November 10, 2012 | 3 min read

The director general of the BBC George Entwistle has resigned in a quickly assembled announcement this evening.

The resignation of Entwistle was announced outside the BBC's Broadcasting House this evening and was made between the BBC and the BBC Trust chairman Lord Patten.

Patten is the one who appointed Entwistle as Mark Thompson's successor earlier this year when he was director of BBC Vision.

The resignation follows the airing of a Newsnight report that wrongly identified Lord McAlpine as being involved in sexual abuse at a care home in North Wales.

Entwistle said: "In the light of the fact that the director general is also the editor-in-chief and ultimately responsible for all content, and in the light of the unacceptable journalistic standards of the Newsnight film broadcast on Friday 2 November, I have decided that the honourable thing to do is to step down from the post of director general."

He added that he was proud to have been director general, even if just for a short period.
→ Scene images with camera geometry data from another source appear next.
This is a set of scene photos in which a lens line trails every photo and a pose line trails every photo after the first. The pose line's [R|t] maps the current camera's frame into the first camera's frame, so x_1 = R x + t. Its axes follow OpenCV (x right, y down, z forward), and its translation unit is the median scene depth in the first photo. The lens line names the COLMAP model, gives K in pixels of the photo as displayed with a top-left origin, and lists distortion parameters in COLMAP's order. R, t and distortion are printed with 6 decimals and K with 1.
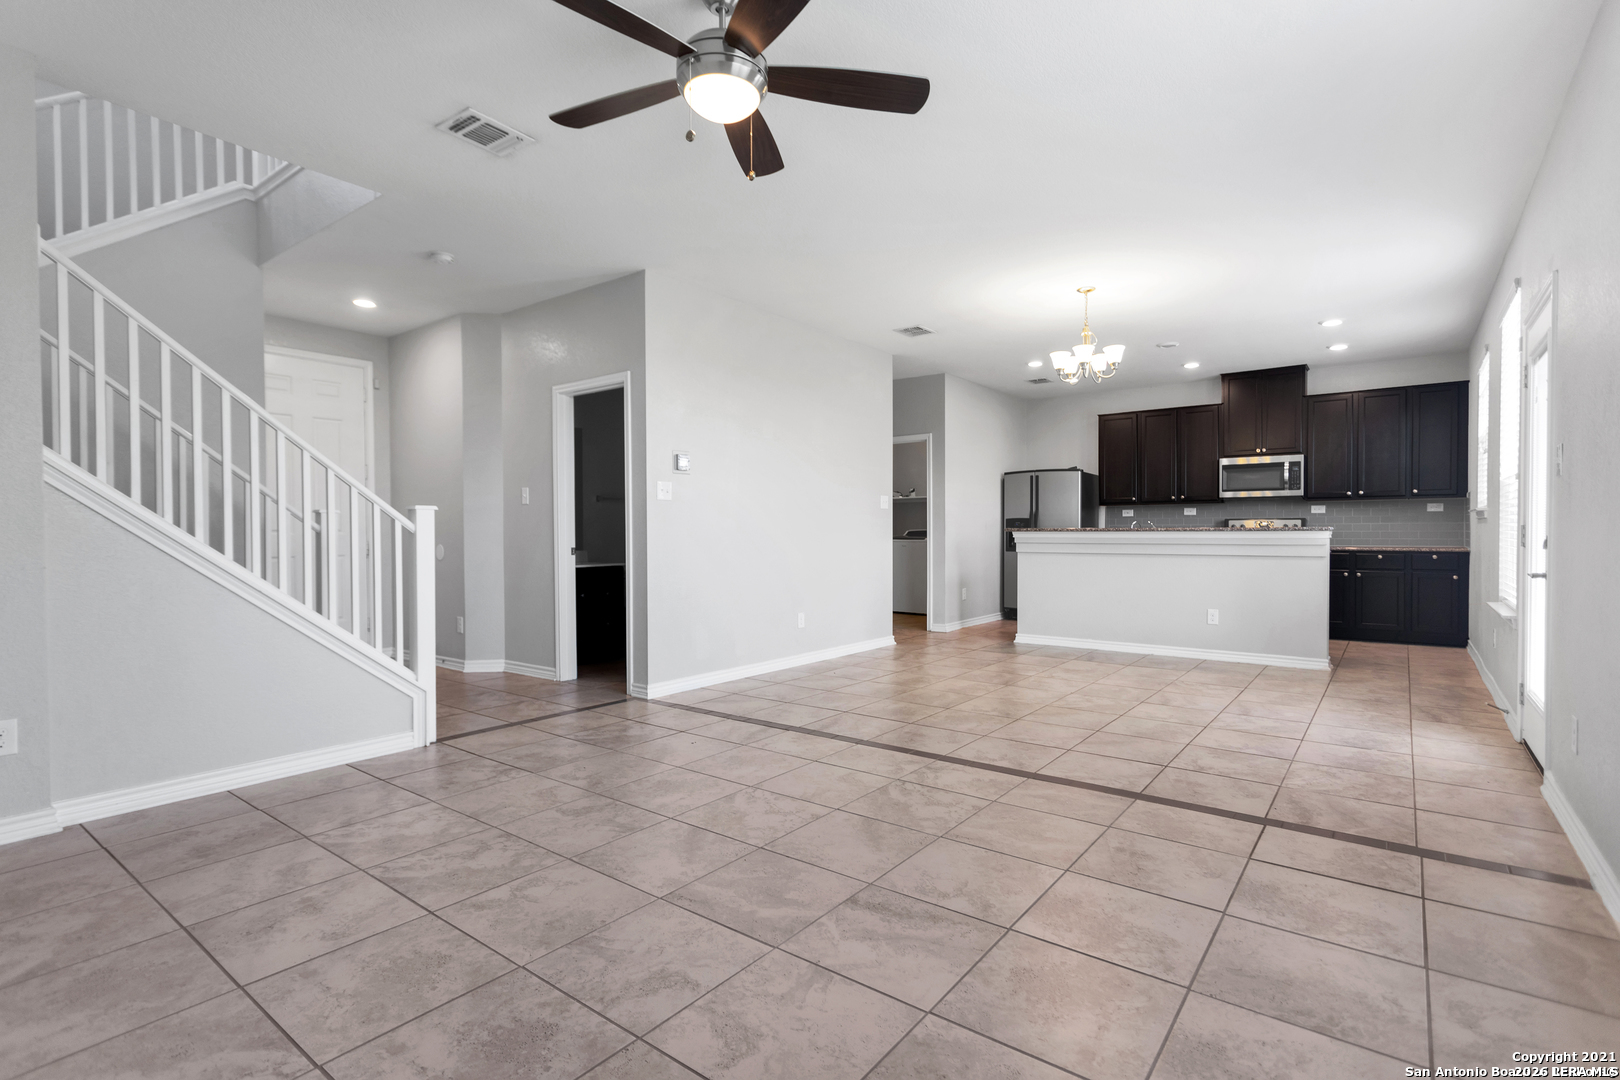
lens RADIAL K [[774.1, 0, 817.7], [0, 774.1, 541.9], [0, 0, 1]] dist [0.004677, 0.000130]
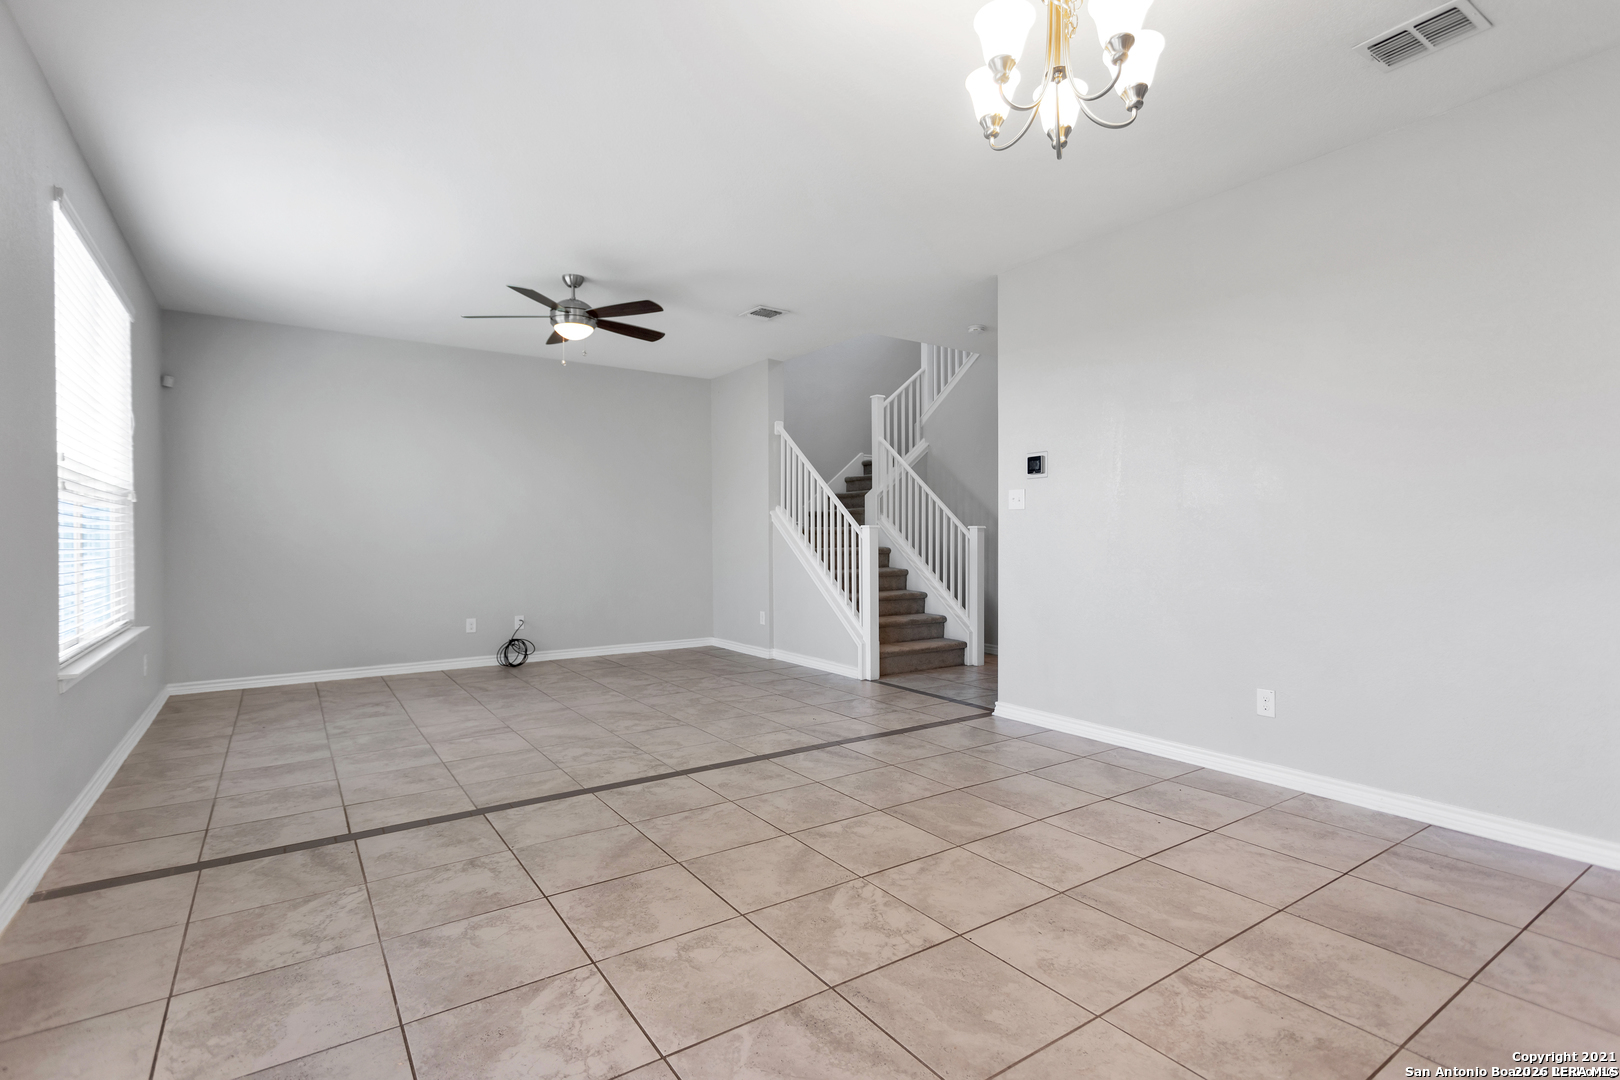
lens RADIAL K [[774.1, 0, 817.7], [0, 774.1, 541.9], [0, 0, 1]] dist [0.004677, 0.000130]
pose [[-0.313129, 0.007913, -0.949678, 1.286905], [-0.010286, 0.999878, 0.011723, -0.040481], [0.949655, 0.013439, -0.313010, 1.805984]]
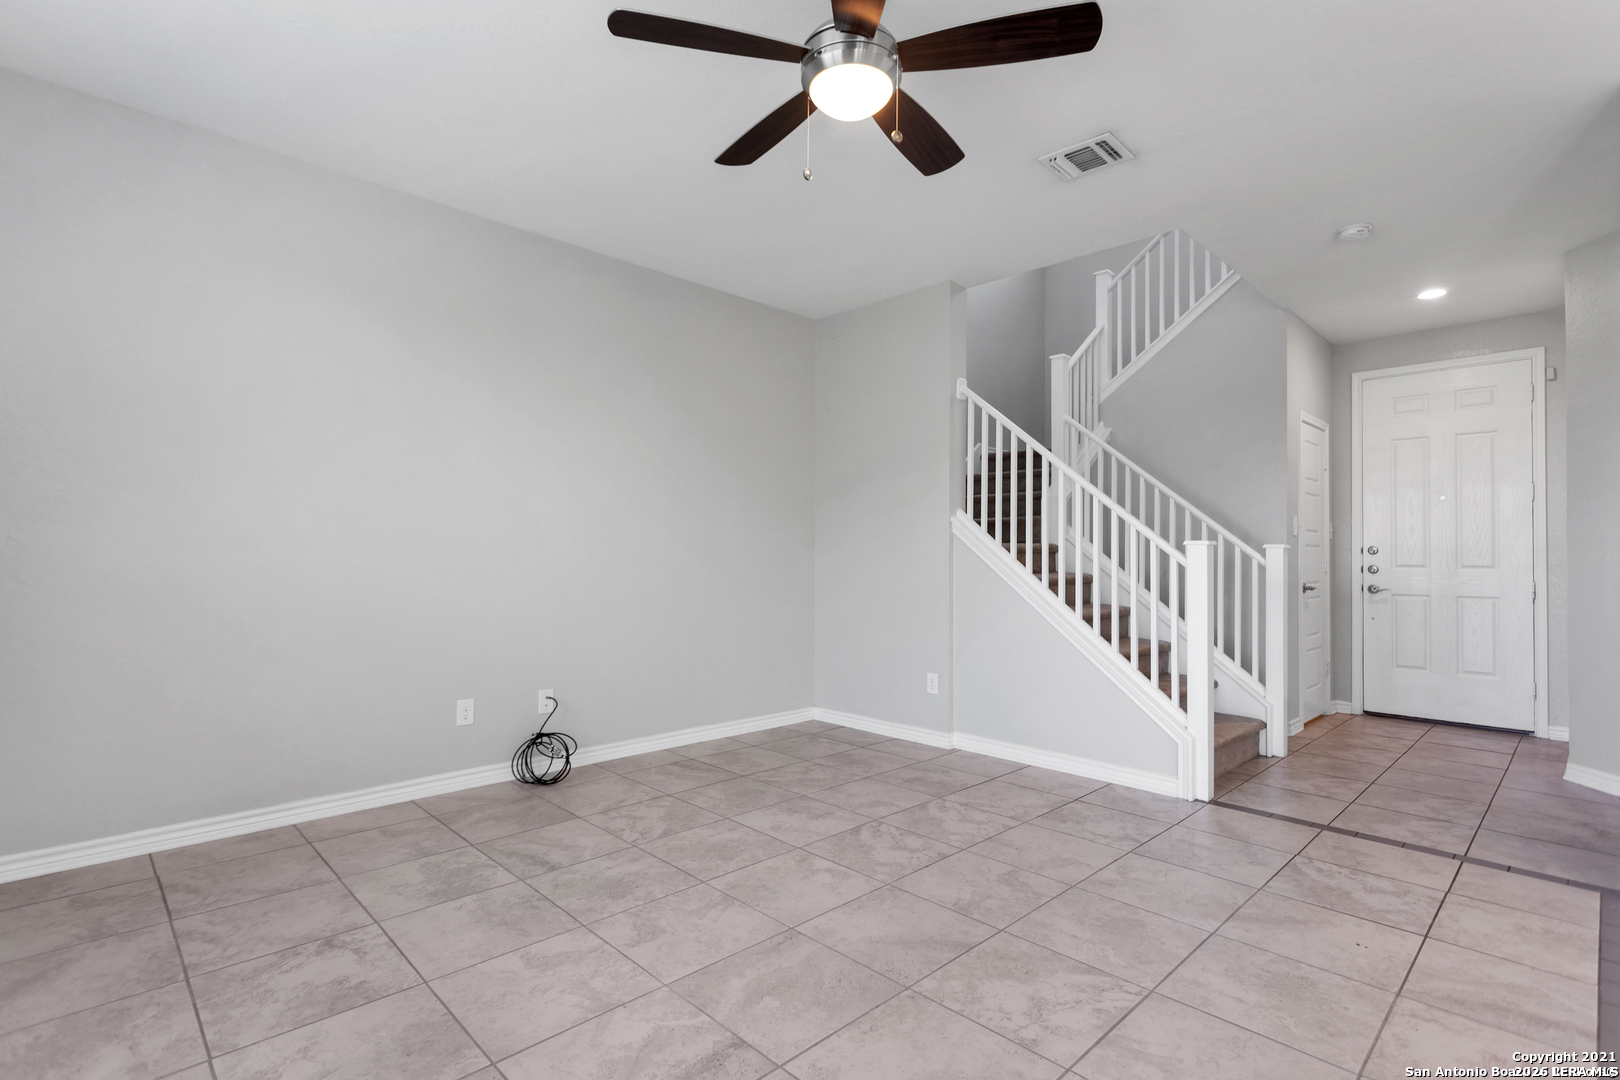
lens RADIAL K [[763.3, 0, 811.5], [0, 763.3, 556.1], [0, 0, 1]] dist [-0.005656, -0.000919]
pose [[-0.151655, -0.001629, -0.988432, 0.598820], [-0.022311, 0.999749, 0.001776, -0.025452], [0.988182, 0.022322, -0.151654, 0.888310]]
Lord Patten said that Enwistle's resignation came as a result of the 'unnecceptable, shoddy journalism' within the Newsnight report.

Tim Davies, Chief executive of BBC Worldwide and former senior marketer at PepsiCo, will take on the role of acting director general as the process of interviewing potential successors begins next week.

"I think George Enwistle has acted extremely honourably," concluded Patten of Entwisle's decision. He described the announcement as "one of the saddest nights of his public life."

Enwistle was in the job of director general for 54 days, and has spent the majority of those days discussing the Jimmy Savile scandal, launching two linked investigations into sexual abuse at the BBC over previous decades and the decision to scrap a Newsnight investigation exposing Savile last Christmas.

He has been accused of failing to ask important questions over journalistic decision being made and lacking an awareness over the editorial output at the BBC having admitted to not asking why the Newsnight story was not broadcast, or seeing the Newsnight broadcast this week, which falsely linked Lord McAlpine to claims of sexual abuse in advance of broadcast.